WORK TO COMPLETE: Scan the entries below for the word "space" and copy every line in which it occurs.

··· SUPPLIED INFORMATION

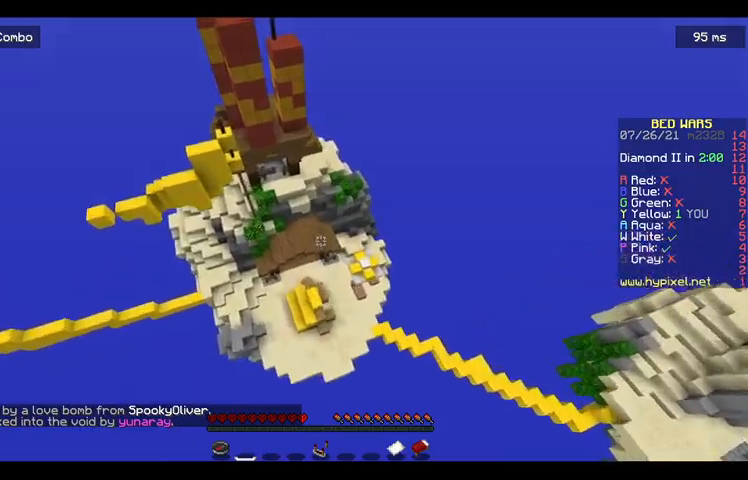
{"keys": ["a", "w"], "mouse": [], "events": [[100, "a", "down"]]}
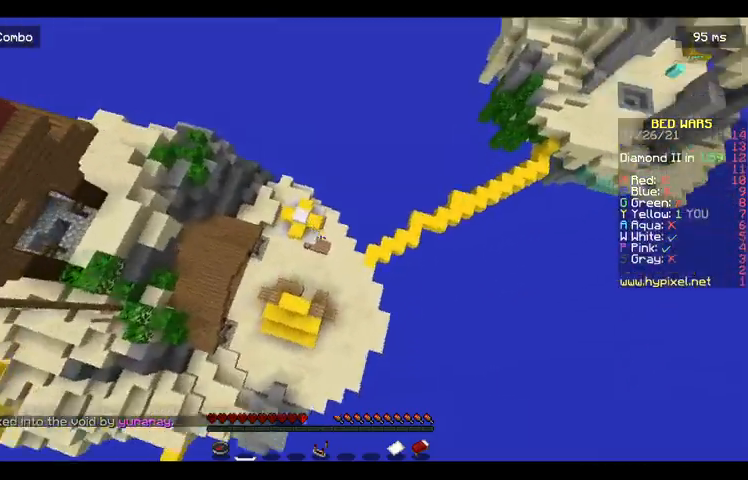
{"keys": ["w"], "mouse": [], "events": [[167, "a", "up"]]}
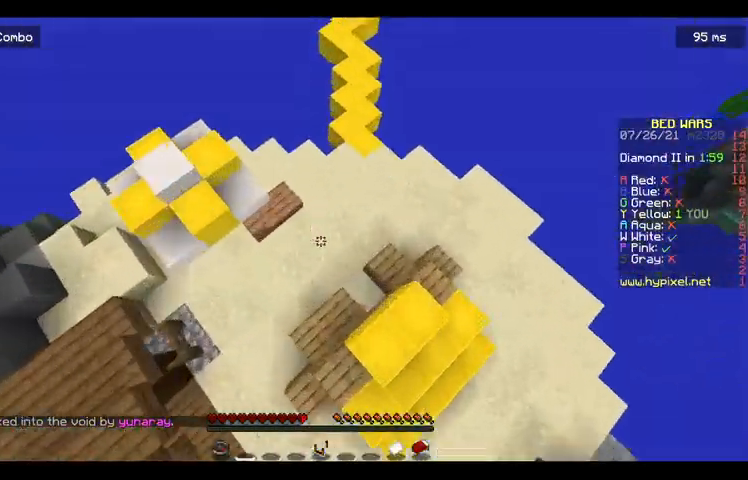
{"keys": ["space", "w"], "mouse": [], "events": [[333, "space", "down"]]}
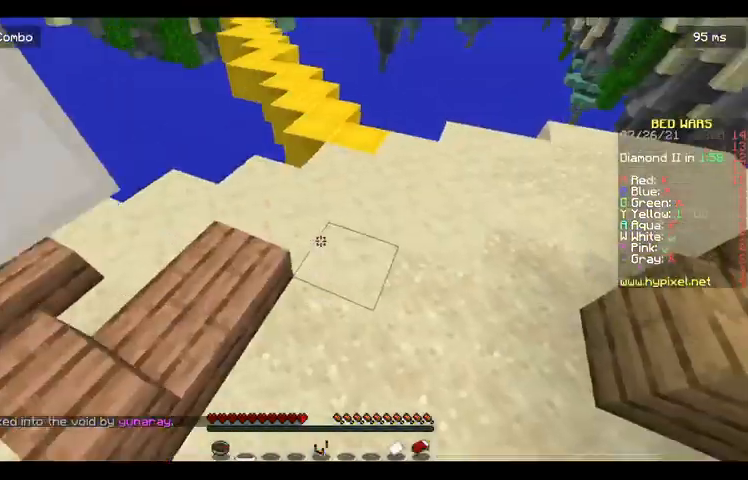
{"keys": ["space", "w"], "mouse": [], "events": [[367, "space", "up"], [467, "space", "down"]]}
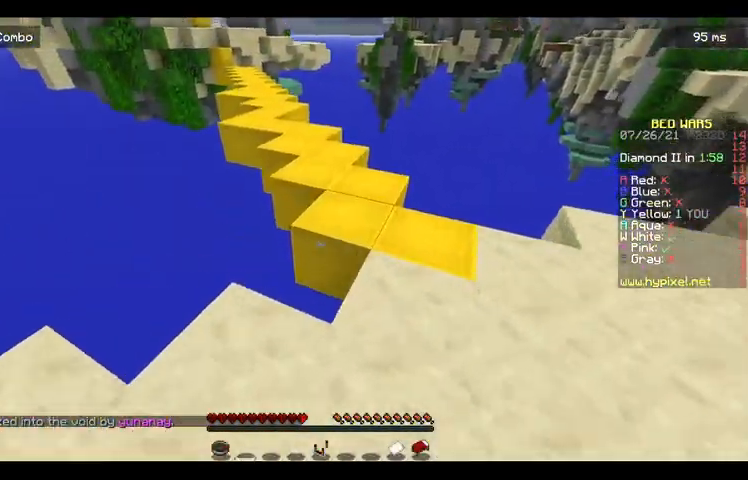
{"keys": ["space", "w"], "mouse": [], "events": [[67, "mouse_left", "down"], [133, "mouse_left", "up"]]}
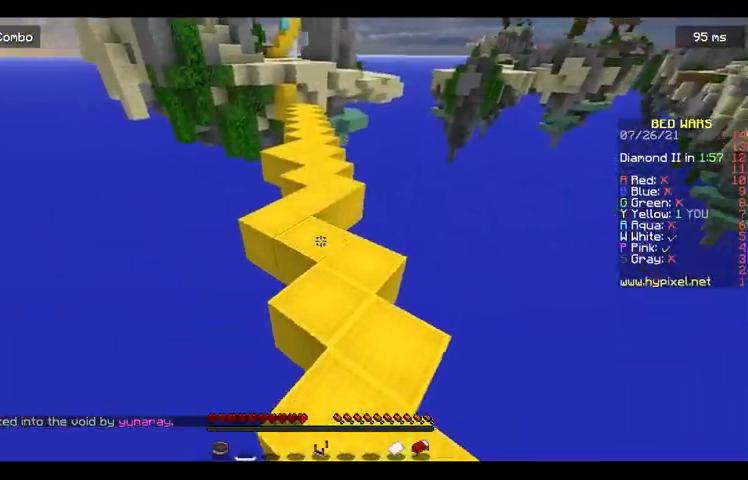
{"keys": ["space", "w"], "mouse": [], "events": [[167, "a", "down"], [333, "a", "up"]]}
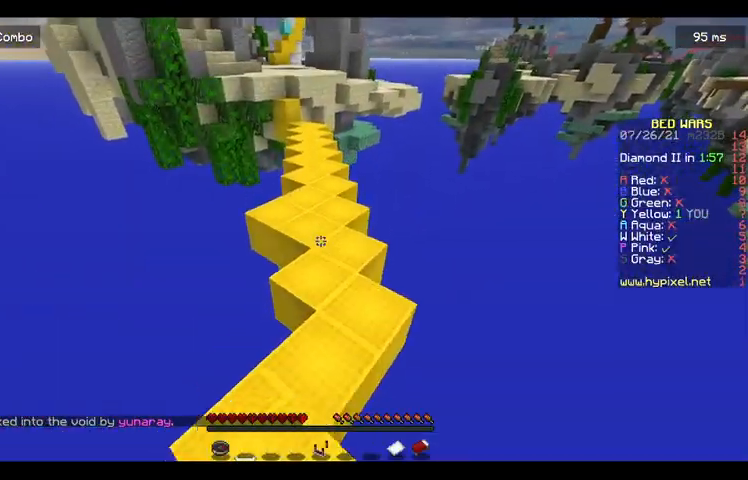
{"keys": ["space", "w"], "mouse": [], "events": [[300, "mouse_left", "down"], [400, "mouse_left", "up"]]}
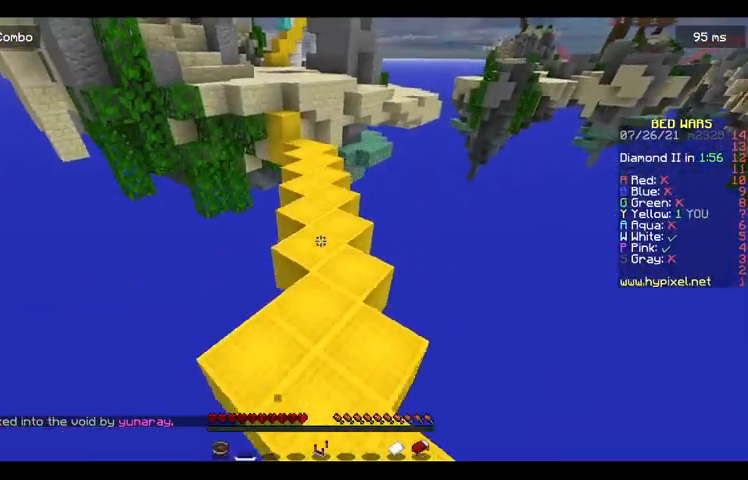
{"keys": ["space", "w"], "mouse": [], "events": [[100, "mouse_left", "down"], [233, "mouse_left", "up"]]}
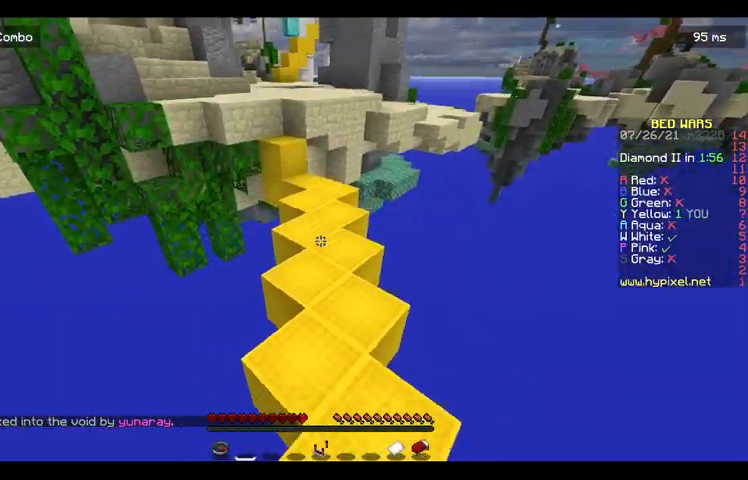
{"keys": ["w"], "mouse": [], "events": [[167, "a", "down"], [233, "space", "up"], [300, "a", "up"]]}
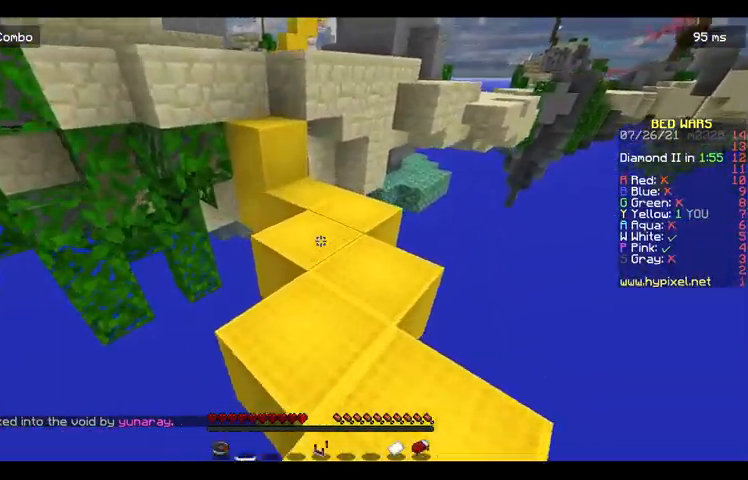
{"keys": ["a", "w"], "mouse": [], "events": [[267, "space", "down"], [433, "a", "down"], [433, "space", "up"]]}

······

TASK OUTPUT:
{"keys": ["space", "w"], "mouse": [], "events": [[333, "space", "down"]]}
{"keys": ["space", "w"], "mouse": [], "events": [[367, "space", "up"], [467, "space", "down"]]}
{"keys": ["space", "w"], "mouse": [], "events": [[67, "mouse_left", "down"], [133, "mouse_left", "up"]]}
{"keys": ["space", "w"], "mouse": [], "events": [[167, "a", "down"], [333, "a", "up"]]}
{"keys": ["space", "w"], "mouse": [], "events": [[300, "mouse_left", "down"], [400, "mouse_left", "up"]]}
{"keys": ["space", "w"], "mouse": [], "events": [[100, "mouse_left", "down"], [233, "mouse_left", "up"]]}
{"keys": ["w"], "mouse": [], "events": [[167, "a", "down"], [233, "space", "up"], [300, "a", "up"]]}
{"keys": ["a", "w"], "mouse": [], "events": [[267, "space", "down"], [433, "a", "down"], [433, "space", "up"]]}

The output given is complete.